═════ Recorded data ═════
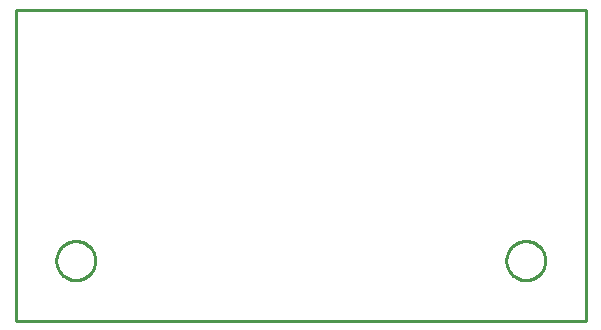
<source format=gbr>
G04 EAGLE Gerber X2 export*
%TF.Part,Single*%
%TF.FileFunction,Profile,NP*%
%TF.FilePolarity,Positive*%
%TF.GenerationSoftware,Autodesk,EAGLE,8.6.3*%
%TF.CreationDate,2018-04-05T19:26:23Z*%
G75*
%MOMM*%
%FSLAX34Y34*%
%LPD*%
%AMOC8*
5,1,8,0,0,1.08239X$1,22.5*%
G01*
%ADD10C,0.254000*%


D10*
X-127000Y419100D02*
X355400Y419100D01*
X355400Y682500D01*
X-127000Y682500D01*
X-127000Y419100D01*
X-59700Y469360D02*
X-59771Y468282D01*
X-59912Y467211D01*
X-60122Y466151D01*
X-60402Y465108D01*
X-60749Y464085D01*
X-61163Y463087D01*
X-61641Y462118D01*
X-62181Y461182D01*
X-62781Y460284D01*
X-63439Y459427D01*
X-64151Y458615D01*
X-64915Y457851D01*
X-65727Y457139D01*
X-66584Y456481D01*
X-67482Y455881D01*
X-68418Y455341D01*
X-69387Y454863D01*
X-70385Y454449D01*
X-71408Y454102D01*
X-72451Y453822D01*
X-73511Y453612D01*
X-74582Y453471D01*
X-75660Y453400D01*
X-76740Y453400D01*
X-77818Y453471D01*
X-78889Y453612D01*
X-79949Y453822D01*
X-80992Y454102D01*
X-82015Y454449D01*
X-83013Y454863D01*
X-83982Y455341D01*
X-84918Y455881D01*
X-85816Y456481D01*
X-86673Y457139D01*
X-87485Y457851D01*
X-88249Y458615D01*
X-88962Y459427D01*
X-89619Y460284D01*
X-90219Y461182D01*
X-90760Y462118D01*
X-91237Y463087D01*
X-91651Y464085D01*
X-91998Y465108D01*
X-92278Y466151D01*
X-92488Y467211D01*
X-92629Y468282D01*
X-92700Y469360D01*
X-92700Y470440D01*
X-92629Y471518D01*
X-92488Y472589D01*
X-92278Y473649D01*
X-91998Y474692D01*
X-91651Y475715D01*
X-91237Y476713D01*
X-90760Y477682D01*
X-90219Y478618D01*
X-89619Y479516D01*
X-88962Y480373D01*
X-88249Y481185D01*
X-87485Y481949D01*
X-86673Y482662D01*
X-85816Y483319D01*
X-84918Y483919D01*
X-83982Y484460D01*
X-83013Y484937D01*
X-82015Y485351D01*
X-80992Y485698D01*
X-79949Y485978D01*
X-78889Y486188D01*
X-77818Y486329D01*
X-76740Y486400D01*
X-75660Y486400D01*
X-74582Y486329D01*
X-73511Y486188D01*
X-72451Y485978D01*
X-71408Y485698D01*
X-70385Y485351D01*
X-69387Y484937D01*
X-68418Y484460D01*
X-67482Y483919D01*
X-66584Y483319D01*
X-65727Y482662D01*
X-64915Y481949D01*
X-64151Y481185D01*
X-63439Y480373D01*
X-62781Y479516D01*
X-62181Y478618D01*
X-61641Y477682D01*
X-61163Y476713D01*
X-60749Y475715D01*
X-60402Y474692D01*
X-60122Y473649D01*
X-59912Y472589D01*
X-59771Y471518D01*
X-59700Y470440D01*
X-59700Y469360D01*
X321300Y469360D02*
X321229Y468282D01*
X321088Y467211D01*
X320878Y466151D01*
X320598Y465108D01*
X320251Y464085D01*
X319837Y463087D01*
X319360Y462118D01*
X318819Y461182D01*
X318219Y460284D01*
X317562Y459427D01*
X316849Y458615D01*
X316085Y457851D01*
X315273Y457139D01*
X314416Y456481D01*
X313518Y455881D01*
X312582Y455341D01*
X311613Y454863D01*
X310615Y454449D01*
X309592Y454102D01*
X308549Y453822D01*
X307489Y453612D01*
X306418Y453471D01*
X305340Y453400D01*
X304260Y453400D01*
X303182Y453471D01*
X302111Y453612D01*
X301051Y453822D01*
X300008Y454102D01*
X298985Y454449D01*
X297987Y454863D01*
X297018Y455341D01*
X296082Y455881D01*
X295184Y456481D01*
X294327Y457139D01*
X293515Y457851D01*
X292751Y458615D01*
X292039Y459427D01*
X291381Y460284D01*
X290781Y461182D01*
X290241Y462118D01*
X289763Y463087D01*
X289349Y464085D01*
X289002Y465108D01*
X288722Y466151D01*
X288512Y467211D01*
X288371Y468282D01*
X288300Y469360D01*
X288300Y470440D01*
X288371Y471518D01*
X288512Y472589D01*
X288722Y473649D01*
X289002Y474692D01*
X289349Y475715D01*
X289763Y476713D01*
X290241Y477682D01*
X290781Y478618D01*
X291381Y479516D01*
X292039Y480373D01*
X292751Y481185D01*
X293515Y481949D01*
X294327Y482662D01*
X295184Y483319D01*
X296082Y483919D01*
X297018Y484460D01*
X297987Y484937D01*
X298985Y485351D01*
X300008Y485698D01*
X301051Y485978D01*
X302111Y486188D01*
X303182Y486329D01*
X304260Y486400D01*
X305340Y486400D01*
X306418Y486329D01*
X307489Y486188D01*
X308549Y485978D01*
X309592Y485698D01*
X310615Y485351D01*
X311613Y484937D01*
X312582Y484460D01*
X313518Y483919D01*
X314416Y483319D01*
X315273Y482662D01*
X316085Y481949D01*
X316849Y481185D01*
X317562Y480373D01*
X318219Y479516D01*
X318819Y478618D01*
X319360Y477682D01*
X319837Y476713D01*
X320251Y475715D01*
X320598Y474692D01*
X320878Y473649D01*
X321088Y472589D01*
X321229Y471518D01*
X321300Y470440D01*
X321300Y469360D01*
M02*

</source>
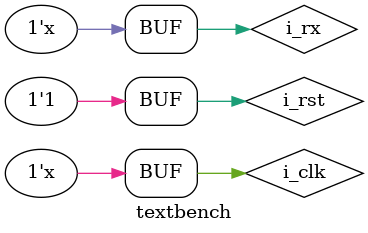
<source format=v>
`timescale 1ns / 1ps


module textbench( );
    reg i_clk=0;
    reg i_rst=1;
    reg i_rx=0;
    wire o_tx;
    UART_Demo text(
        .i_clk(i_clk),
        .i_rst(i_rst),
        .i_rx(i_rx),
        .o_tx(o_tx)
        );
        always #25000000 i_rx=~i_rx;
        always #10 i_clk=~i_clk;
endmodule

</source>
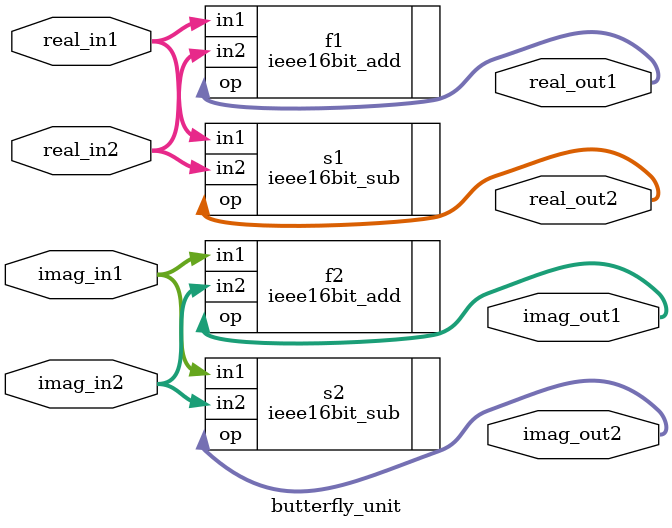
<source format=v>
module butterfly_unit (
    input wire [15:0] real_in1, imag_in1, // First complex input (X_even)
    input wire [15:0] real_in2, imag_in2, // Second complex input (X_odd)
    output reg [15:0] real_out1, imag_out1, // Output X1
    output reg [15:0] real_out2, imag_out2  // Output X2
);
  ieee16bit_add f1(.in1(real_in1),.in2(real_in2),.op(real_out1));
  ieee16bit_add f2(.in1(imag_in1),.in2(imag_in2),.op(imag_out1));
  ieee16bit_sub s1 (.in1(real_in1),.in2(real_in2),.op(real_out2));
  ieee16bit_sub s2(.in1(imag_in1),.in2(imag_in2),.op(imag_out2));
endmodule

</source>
═════
[What this task involves]
Make an exact copy of the listing. Leave its pictures out.

[Your solution]
<source format=gbr>
G04 EAGLE Gerber X2 export*
%TF.Part,Single*%
%TF.FileFunction,Profile,NP*%
%TF.FilePolarity,Positive*%
%TF.GenerationSoftware,Autodesk,EAGLE,8.6.3*%
%TF.CreationDate,2018-04-05T19:26:23Z*%
G75*
%MOMM*%
%FSLAX34Y34*%
%LPD*%
%AMOC8*
5,1,8,0,0,1.08239X$1,22.5*%
G01*
%ADD10C,0.254000*%


D10*
X-127000Y419100D02*
X355400Y419100D01*
X355400Y682500D01*
X-127000Y682500D01*
X-127000Y419100D01*
X-59700Y469360D02*
X-59771Y468282D01*
X-59912Y467211D01*
X-60122Y466151D01*
X-60402Y465108D01*
X-60749Y464085D01*
X-61163Y463087D01*
X-61641Y462118D01*
X-62181Y461182D01*
X-62781Y460284D01*
X-63439Y459427D01*
X-64151Y458615D01*
X-64915Y457851D01*
X-65727Y457139D01*
X-66584Y456481D01*
X-67482Y455881D01*
X-68418Y455341D01*
X-69387Y454863D01*
X-70385Y454449D01*
X-71408Y454102D01*
X-72451Y453822D01*
X-73511Y453612D01*
X-74582Y453471D01*
X-75660Y453400D01*
X-76740Y453400D01*
X-77818Y453471D01*
X-78889Y453612D01*
X-79949Y453822D01*
X-80992Y454102D01*
X-82015Y454449D01*
X-83013Y454863D01*
X-83982Y455341D01*
X-84918Y455881D01*
X-85816Y456481D01*
X-86673Y457139D01*
X-87485Y457851D01*
X-88249Y458615D01*
X-88962Y459427D01*
X-89619Y460284D01*
X-90219Y461182D01*
X-90760Y462118D01*
X-91237Y463087D01*
X-91651Y464085D01*
X-91998Y465108D01*
X-92278Y466151D01*
X-92488Y467211D01*
X-92629Y468282D01*
X-92700Y469360D01*
X-92700Y470440D01*
X-92629Y471518D01*
X-92488Y472589D01*
X-92278Y473649D01*
X-91998Y474692D01*
X-91651Y475715D01*
X-91237Y476713D01*
X-90760Y477682D01*
X-90219Y478618D01*
X-89619Y479516D01*
X-88962Y480373D01*
X-88249Y481185D01*
X-87485Y481949D01*
X-86673Y482662D01*
X-85816Y483319D01*
X-84918Y483919D01*
X-83982Y484460D01*
X-83013Y484937D01*
X-82015Y485351D01*
X-80992Y485698D01*
X-79949Y485978D01*
X-78889Y486188D01*
X-77818Y486329D01*
X-76740Y486400D01*
X-75660Y486400D01*
X-74582Y486329D01*
X-73511Y486188D01*
X-72451Y485978D01*
X-71408Y485698D01*
X-70385Y485351D01*
X-69387Y484937D01*
X-68418Y484460D01*
X-67482Y483919D01*
X-66584Y483319D01*
X-65727Y482662D01*
X-64915Y481949D01*
X-64151Y481185D01*
X-63439Y480373D01*
X-62781Y479516D01*
X-62181Y478618D01*
X-61641Y477682D01*
X-61163Y476713D01*
X-60749Y475715D01*
X-60402Y474692D01*
X-60122Y473649D01*
X-59912Y472589D01*
X-59771Y471518D01*
X-59700Y470440D01*
X-59700Y469360D01*
X321300Y469360D02*
X321229Y468282D01*
X321088Y467211D01*
X320878Y466151D01*
X320598Y465108D01*
X320251Y464085D01*
X319837Y463087D01*
X319360Y462118D01*
X318819Y461182D01*
X318219Y460284D01*
X317562Y459427D01*
X316849Y458615D01*
X316085Y457851D01*
X315273Y457139D01*
X314416Y456481D01*
X313518Y455881D01*
X312582Y455341D01*
X311613Y454863D01*
X310615Y454449D01*
X309592Y454102D01*
X308549Y453822D01*
X307489Y453612D01*
X306418Y453471D01*
X305340Y453400D01*
X304260Y453400D01*
X303182Y453471D01*
X302111Y453612D01*
X301051Y453822D01*
X300008Y454102D01*
X298985Y454449D01*
X297987Y454863D01*
X297018Y455341D01*
X296082Y455881D01*
X295184Y456481D01*
X294327Y457139D01*
X293515Y457851D01*
X292751Y458615D01*
X292039Y459427D01*
X291381Y460284D01*
X290781Y461182D01*
X290241Y462118D01*
X289763Y463087D01*
X289349Y464085D01*
X289002Y465108D01*
X288722Y466151D01*
X288512Y467211D01*
X288371Y468282D01*
X288300Y469360D01*
X288300Y470440D01*
X288371Y471518D01*
X288512Y472589D01*
X288722Y473649D01*
X289002Y474692D01*
X289349Y475715D01*
X289763Y476713D01*
X290241Y477682D01*
X290781Y478618D01*
X291381Y479516D01*
X292039Y480373D01*
X292751Y481185D01*
X293515Y481949D01*
X294327Y482662D01*
X295184Y483319D01*
X296082Y483919D01*
X297018Y484460D01*
X297987Y484937D01*
X298985Y485351D01*
X300008Y485698D01*
X301051Y485978D01*
X302111Y486188D01*
X303182Y486329D01*
X304260Y486400D01*
X305340Y486400D01*
X306418Y486329D01*
X307489Y486188D01*
X308549Y485978D01*
X309592Y485698D01*
X310615Y485351D01*
X311613Y484937D01*
X312582Y484460D01*
X313518Y483919D01*
X314416Y483319D01*
X315273Y482662D01*
X316085Y481949D01*
X316849Y481185D01*
X317562Y480373D01*
X318219Y479516D01*
X318819Y478618D01*
X319360Y477682D01*
X319837Y476713D01*
X320251Y475715D01*
X320598Y474692D01*
X320878Y473649D01*
X321088Y472589D01*
X321229Y471518D01*
X321300Y470440D01*
X321300Y469360D01*
M02*

</source>
<source format=v>
`timescale 1ns / 1ps


module textbench( );
    reg i_clk=0;
    reg i_rst=1;
    reg i_rx=0;
    wire o_tx;
    UART_Demo text(
        .i_clk(i_clk),
        .i_rst(i_rst),
        .i_rx(i_rx),
        .o_tx(o_tx)
        );
        always #25000000 i_rx=~i_rx;
        always #10 i_clk=~i_clk;
endmodule

</source>
<source format=v>
module butterfly_unit (
    input wire [15:0] real_in1, imag_in1, // First complex input (X_even)
    input wire [15:0] real_in2, imag_in2, // Second complex input (X_odd)
    output reg [15:0] real_out1, imag_out1, // Output X1
    output reg [15:0] real_out2, imag_out2  // Output X2
);
  ieee16bit_add f1(.in1(real_in1),.in2(real_in2),.op(real_out1));
  ieee16bit_add f2(.in1(imag_in1),.in2(imag_in2),.op(imag_out1));
  ieee16bit_sub s1 (.in1(real_in1),.in2(real_in2),.op(real_out2));
  ieee16bit_sub s2(.in1(imag_in1),.in2(imag_in2),.op(imag_out2));
endmodule

</source>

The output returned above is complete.